> TASK MATERIAL:
= = = = = = =

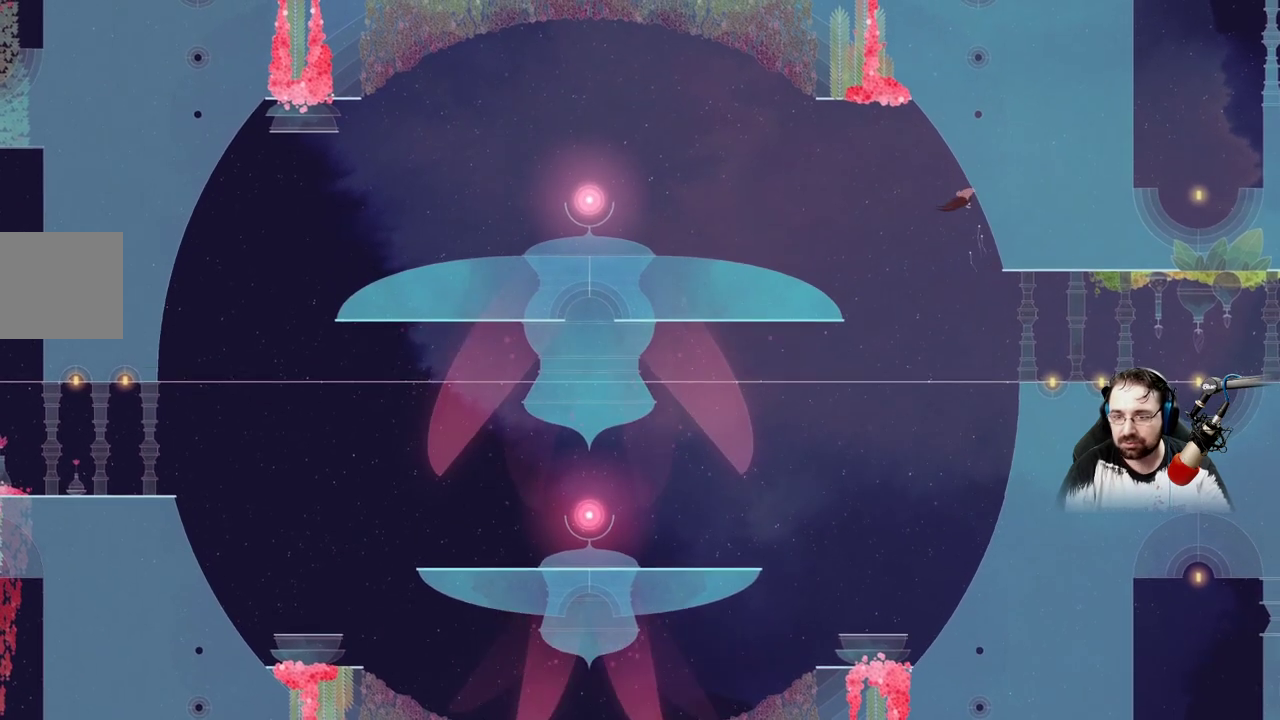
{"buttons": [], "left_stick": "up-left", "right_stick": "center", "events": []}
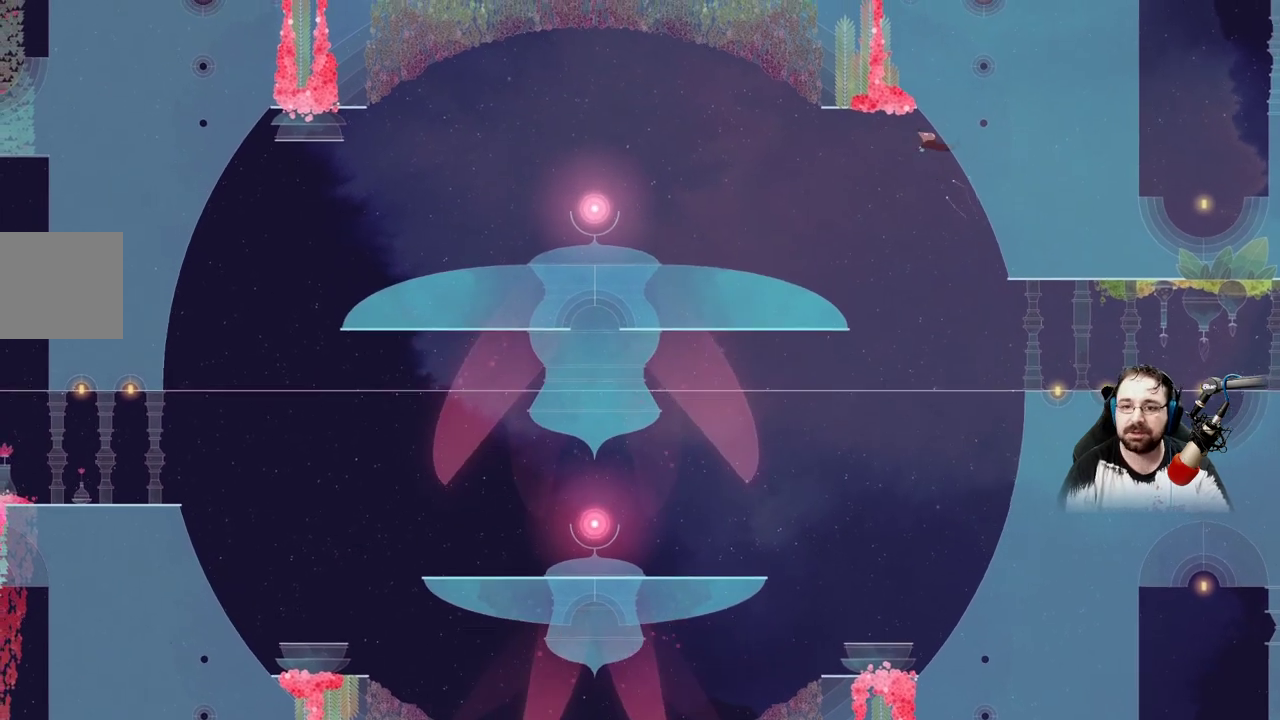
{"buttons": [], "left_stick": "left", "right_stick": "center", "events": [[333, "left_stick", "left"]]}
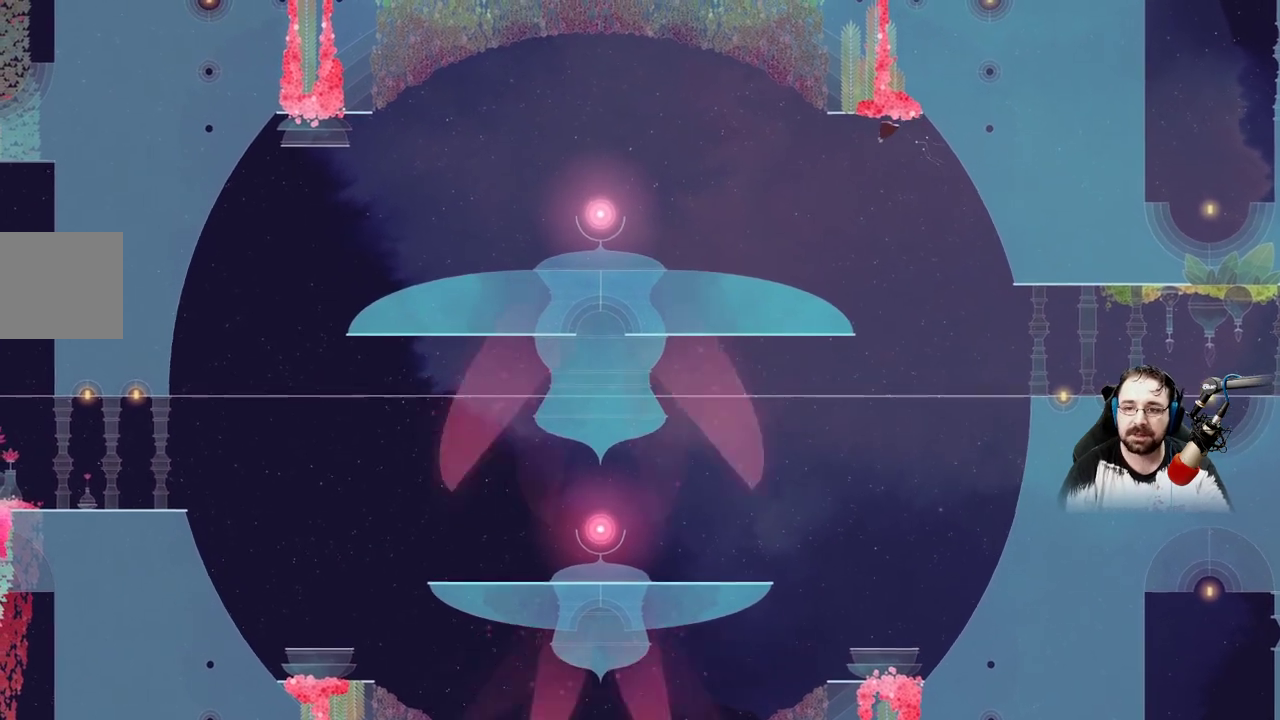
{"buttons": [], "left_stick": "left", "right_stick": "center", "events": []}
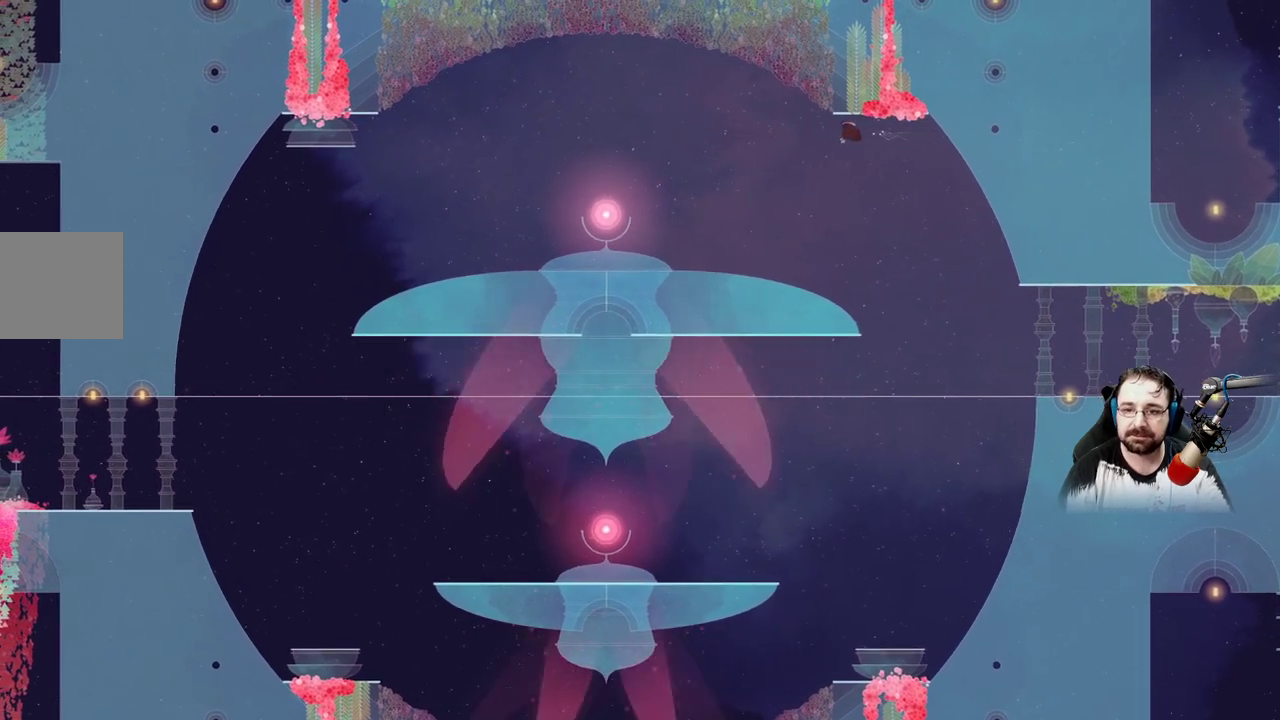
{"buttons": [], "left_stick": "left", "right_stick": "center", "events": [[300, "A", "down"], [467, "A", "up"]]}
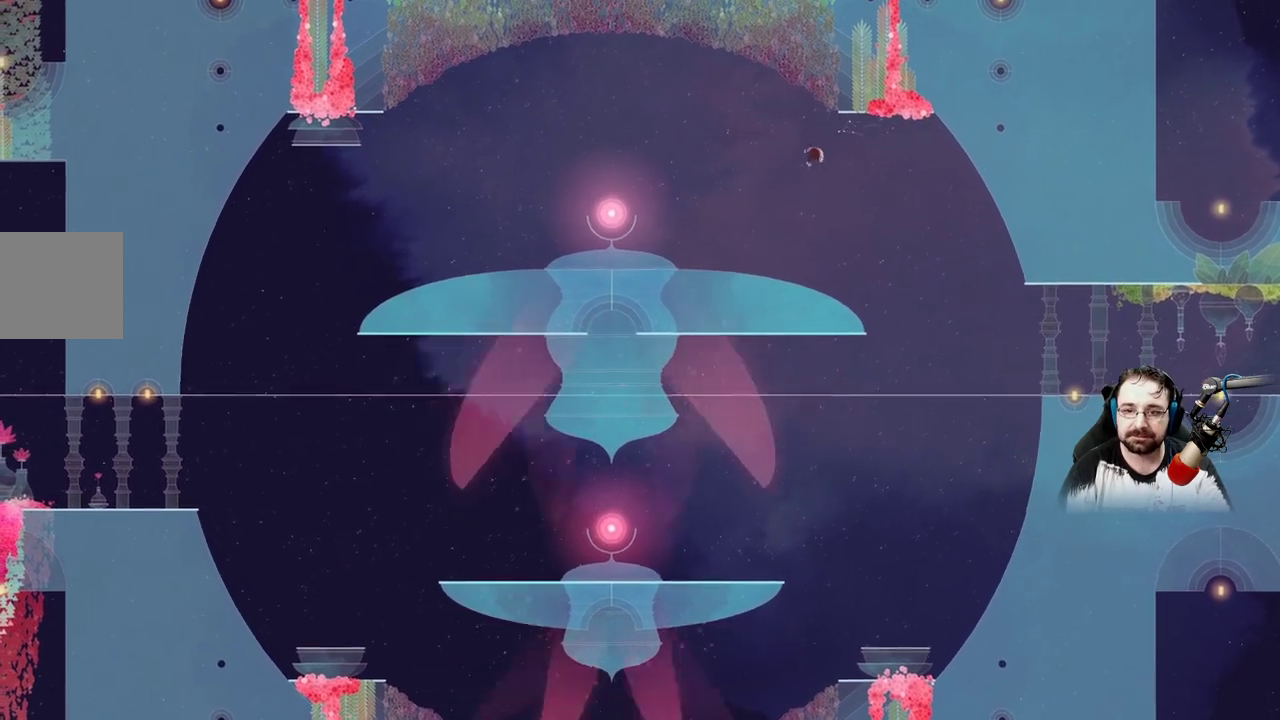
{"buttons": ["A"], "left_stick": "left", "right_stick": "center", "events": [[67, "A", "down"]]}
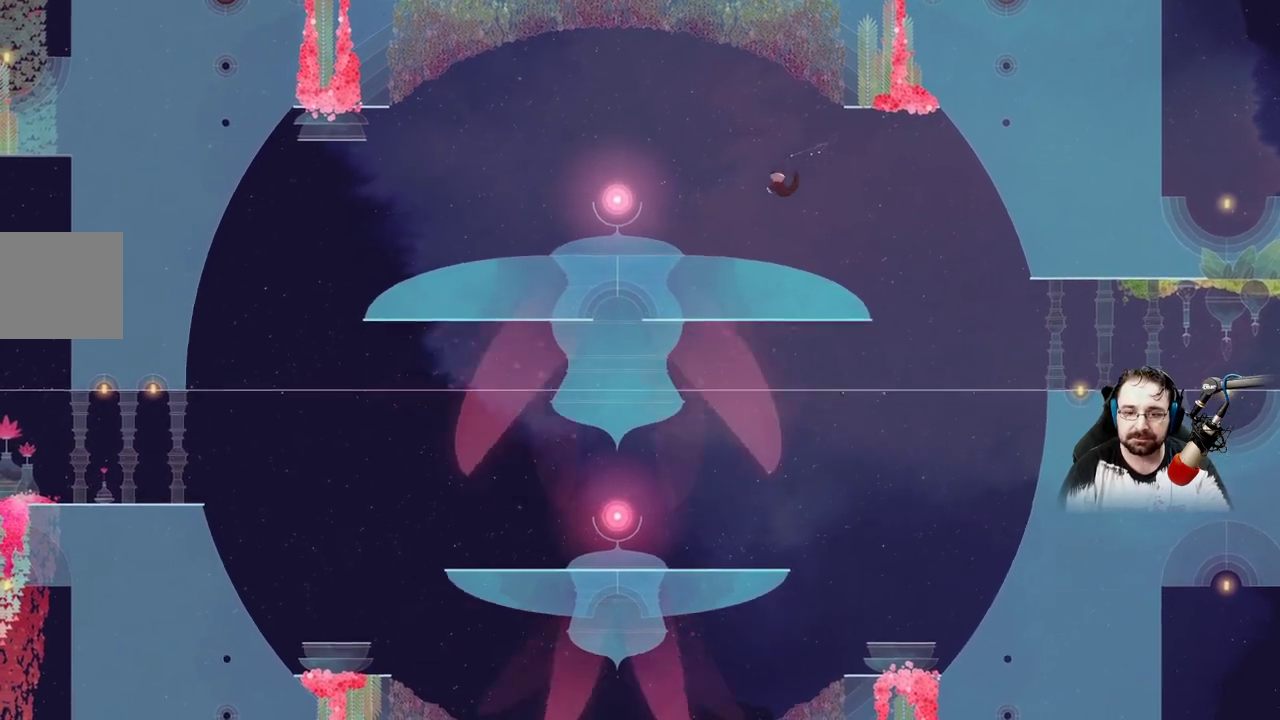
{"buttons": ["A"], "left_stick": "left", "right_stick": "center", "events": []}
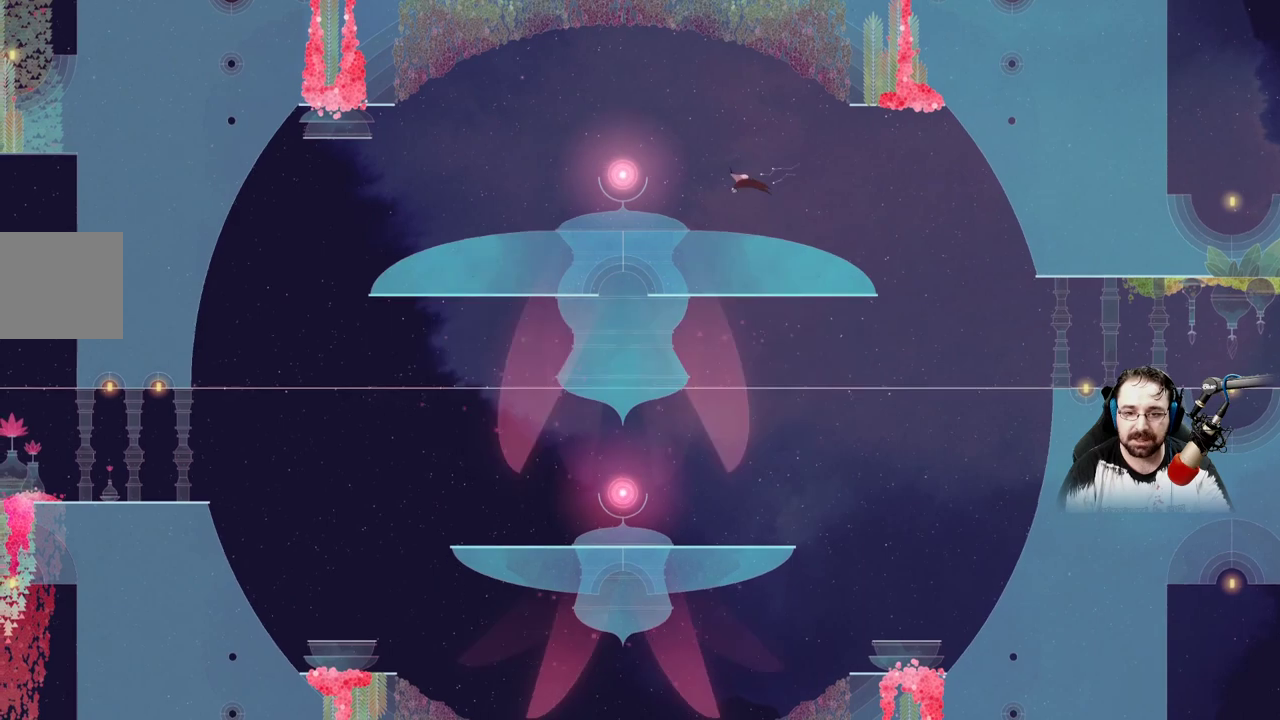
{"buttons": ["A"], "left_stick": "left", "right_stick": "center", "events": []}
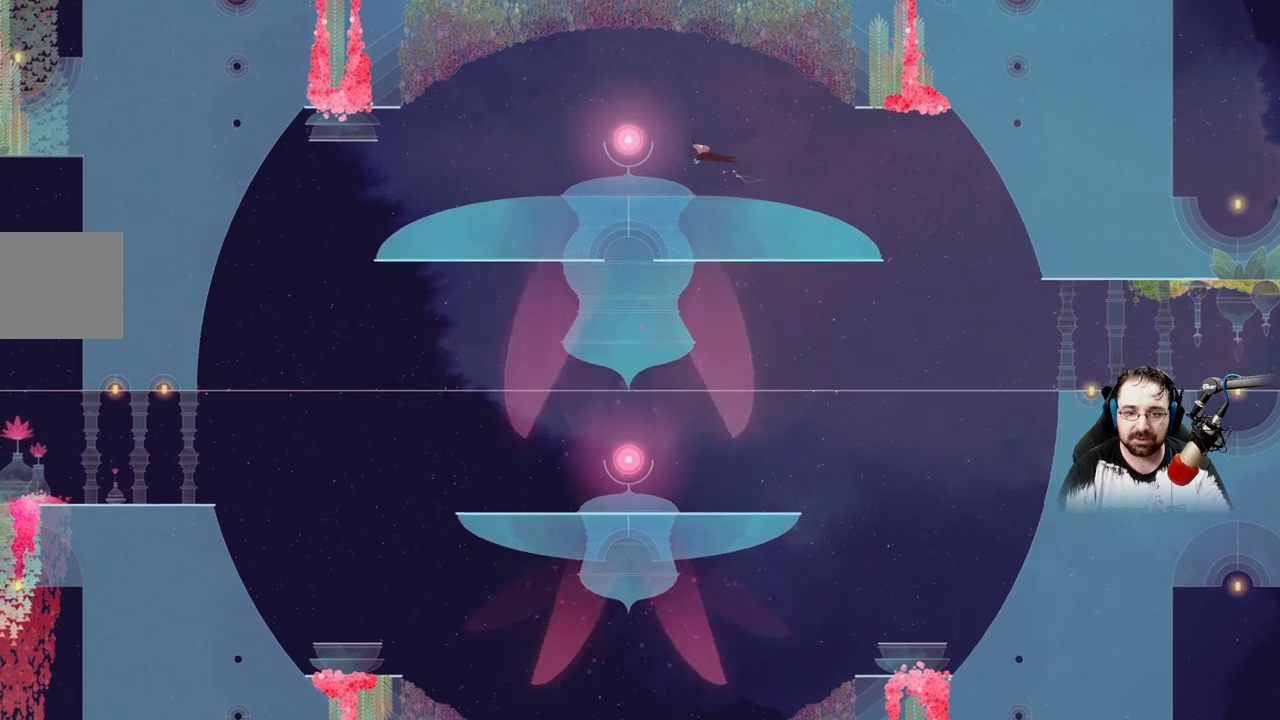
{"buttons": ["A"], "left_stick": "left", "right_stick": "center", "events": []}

= = = = = = =

> EXERCISE:
No picture is to appear in the copy; every entry above is otherwise to be printed verbatim.

> EXERCISE ANSWER:
{"buttons": [], "left_stick": "up-left", "right_stick": "center", "events": []}
{"buttons": [], "left_stick": "left", "right_stick": "center", "events": [[333, "left_stick", "left"]]}
{"buttons": [], "left_stick": "left", "right_stick": "center", "events": []}
{"buttons": [], "left_stick": "left", "right_stick": "center", "events": [[300, "A", "down"], [467, "A", "up"]]}
{"buttons": ["A"], "left_stick": "left", "right_stick": "center", "events": [[67, "A", "down"]]}
{"buttons": ["A"], "left_stick": "left", "right_stick": "center", "events": []}
{"buttons": ["A"], "left_stick": "left", "right_stick": "center", "events": []}
{"buttons": ["A"], "left_stick": "left", "right_stick": "center", "events": []}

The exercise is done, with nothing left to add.